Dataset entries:
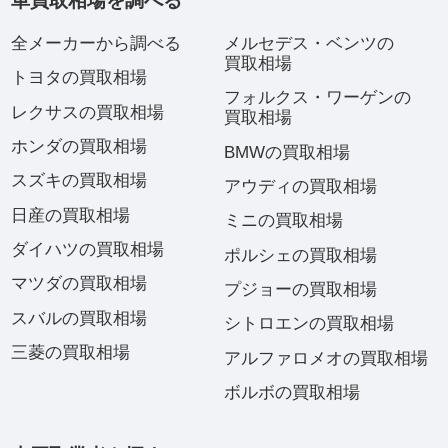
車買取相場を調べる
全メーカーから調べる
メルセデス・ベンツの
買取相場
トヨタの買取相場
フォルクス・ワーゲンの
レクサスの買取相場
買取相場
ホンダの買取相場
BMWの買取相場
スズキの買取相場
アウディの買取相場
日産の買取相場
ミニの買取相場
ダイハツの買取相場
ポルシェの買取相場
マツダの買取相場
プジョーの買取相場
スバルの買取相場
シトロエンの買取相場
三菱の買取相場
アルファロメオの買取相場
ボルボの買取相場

...

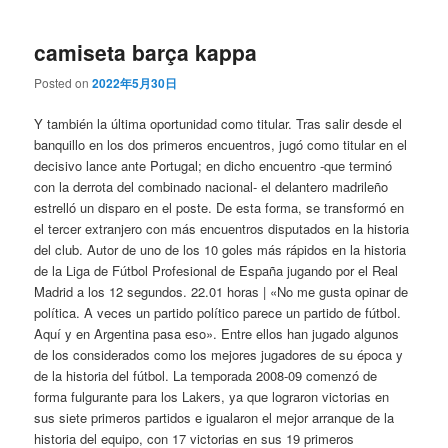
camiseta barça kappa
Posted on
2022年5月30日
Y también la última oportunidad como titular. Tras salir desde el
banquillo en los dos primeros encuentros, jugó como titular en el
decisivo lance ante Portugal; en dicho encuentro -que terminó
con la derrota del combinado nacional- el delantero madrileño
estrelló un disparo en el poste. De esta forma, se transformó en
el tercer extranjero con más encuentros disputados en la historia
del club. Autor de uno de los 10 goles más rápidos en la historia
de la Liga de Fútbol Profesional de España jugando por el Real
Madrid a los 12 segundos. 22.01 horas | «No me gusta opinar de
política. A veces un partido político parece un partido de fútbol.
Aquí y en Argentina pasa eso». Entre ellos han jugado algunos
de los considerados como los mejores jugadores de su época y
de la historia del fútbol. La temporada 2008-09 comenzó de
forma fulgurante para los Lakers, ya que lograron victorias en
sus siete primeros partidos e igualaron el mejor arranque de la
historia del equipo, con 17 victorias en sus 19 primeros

---

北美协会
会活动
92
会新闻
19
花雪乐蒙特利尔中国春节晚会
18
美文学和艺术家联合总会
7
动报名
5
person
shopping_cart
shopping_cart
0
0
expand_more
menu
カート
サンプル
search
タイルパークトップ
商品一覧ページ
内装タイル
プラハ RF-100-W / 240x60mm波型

ACTIVITY: Swap "delantero madrileño" for "atacante madrileño" in everything from "camiseta barça kappa" down to "de los considerados", and give those lines back with nothing else changed.

EXERCISE RESULT:
camiseta barça kappa
Posted on
2022年5月30日
Y también la última oportunidad como titular. Tras salir desde el
banquillo en los dos primeros encuentros, jugó como titular en el
decisivo lance ante Portugal; en dicho encuentro -que terminó
con la derrota del combinado nacional- el atacante madrileño
estrelló un disparo en el poste. De esta forma, se transformó en
el tercer extranjero con más encuentros disputados en la historia
del club. Autor de uno de los 10 goles más rápidos en la historia
de la Liga de Fútbol Profesional de España jugando por el Real
Madrid a los 12 segundos. 22.01 horas | «No me gusta opinar de
política. A veces un partido político parece un partido de fútbol.
Aquí y en Argentina pasa eso». Entre ellos han jugado algunos
de los considerados como los mejores jugadores de su época y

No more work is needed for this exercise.